**Data extract:**
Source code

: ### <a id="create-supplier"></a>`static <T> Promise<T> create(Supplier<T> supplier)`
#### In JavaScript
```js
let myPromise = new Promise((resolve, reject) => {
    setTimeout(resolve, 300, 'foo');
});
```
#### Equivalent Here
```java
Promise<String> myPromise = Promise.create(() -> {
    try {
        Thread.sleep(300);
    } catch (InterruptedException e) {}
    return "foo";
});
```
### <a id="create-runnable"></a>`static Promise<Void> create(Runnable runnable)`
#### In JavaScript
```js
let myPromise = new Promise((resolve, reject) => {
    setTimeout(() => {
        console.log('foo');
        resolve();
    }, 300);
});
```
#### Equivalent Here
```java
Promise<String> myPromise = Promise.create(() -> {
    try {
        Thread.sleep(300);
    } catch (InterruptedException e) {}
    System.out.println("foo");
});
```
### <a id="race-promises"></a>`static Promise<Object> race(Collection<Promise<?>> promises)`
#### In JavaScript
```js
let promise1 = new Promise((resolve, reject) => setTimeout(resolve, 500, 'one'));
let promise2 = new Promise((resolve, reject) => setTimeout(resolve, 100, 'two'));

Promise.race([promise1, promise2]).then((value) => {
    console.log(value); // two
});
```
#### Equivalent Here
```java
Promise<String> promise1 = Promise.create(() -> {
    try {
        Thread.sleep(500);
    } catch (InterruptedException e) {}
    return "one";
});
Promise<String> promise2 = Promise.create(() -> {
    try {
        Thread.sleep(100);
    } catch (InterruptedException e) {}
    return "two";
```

--

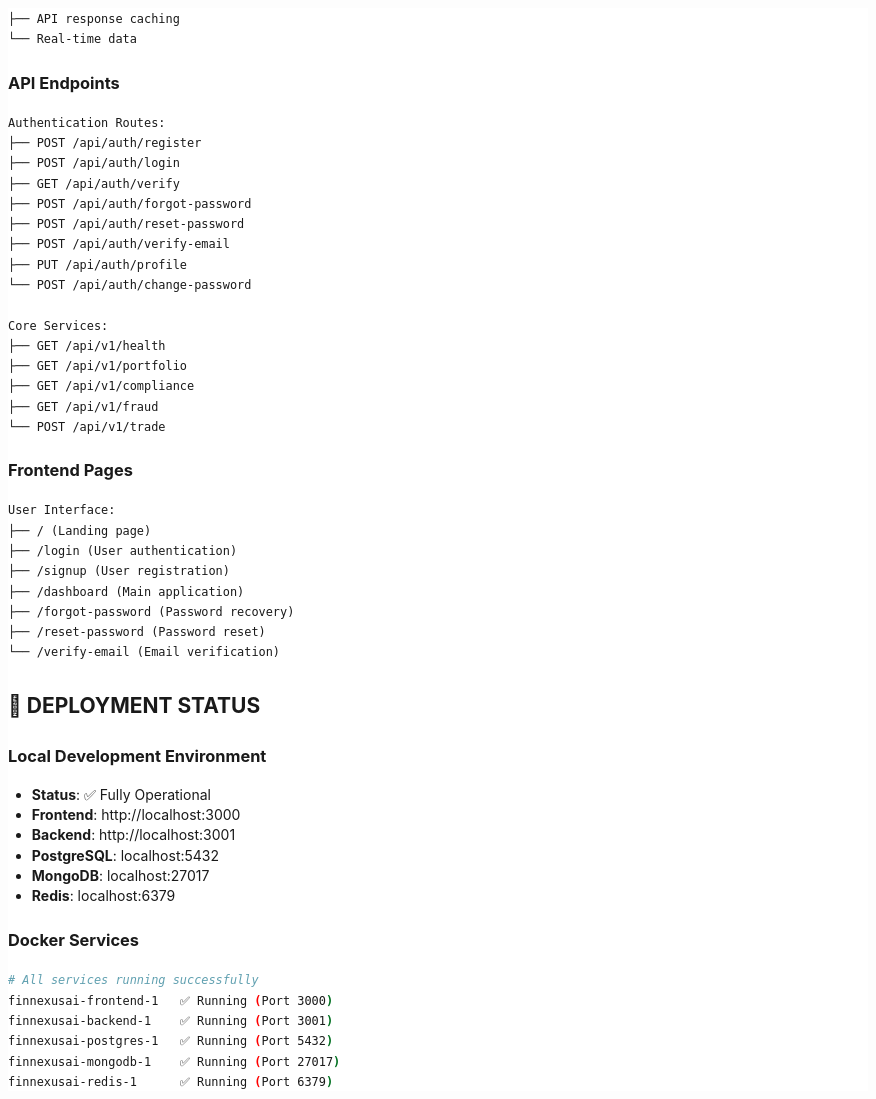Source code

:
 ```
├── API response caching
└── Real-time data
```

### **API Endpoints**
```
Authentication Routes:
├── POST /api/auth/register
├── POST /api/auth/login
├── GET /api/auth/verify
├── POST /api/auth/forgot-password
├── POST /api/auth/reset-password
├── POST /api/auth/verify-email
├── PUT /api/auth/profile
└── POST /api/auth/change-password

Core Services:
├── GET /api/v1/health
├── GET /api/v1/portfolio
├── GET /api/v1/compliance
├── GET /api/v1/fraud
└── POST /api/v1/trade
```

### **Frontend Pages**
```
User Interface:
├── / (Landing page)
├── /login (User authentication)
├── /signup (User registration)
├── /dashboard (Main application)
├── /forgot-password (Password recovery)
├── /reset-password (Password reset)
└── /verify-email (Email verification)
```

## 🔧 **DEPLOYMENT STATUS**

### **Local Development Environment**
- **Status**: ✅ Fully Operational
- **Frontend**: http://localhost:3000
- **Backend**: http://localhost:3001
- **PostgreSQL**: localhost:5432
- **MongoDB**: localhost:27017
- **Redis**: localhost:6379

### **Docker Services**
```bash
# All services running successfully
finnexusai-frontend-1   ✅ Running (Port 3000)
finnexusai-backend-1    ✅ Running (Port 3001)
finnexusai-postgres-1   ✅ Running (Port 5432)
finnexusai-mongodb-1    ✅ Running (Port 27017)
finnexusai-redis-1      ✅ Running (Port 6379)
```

**Your instructions:** Within the listing above, filter for lines holding the string "finnexusai" and copy each one.

**Response area:**
finnexusai-frontend-1   ✅ Running (Port 3000)
finnexusai-backend-1    ✅ Running (Port 3001)
finnexusai-postgres-1   ✅ Running (Port 5432)
finnexusai-mongodb-1    ✅ Running (Port 27017)
finnexusai-redis-1      ✅ Running (Port 6379)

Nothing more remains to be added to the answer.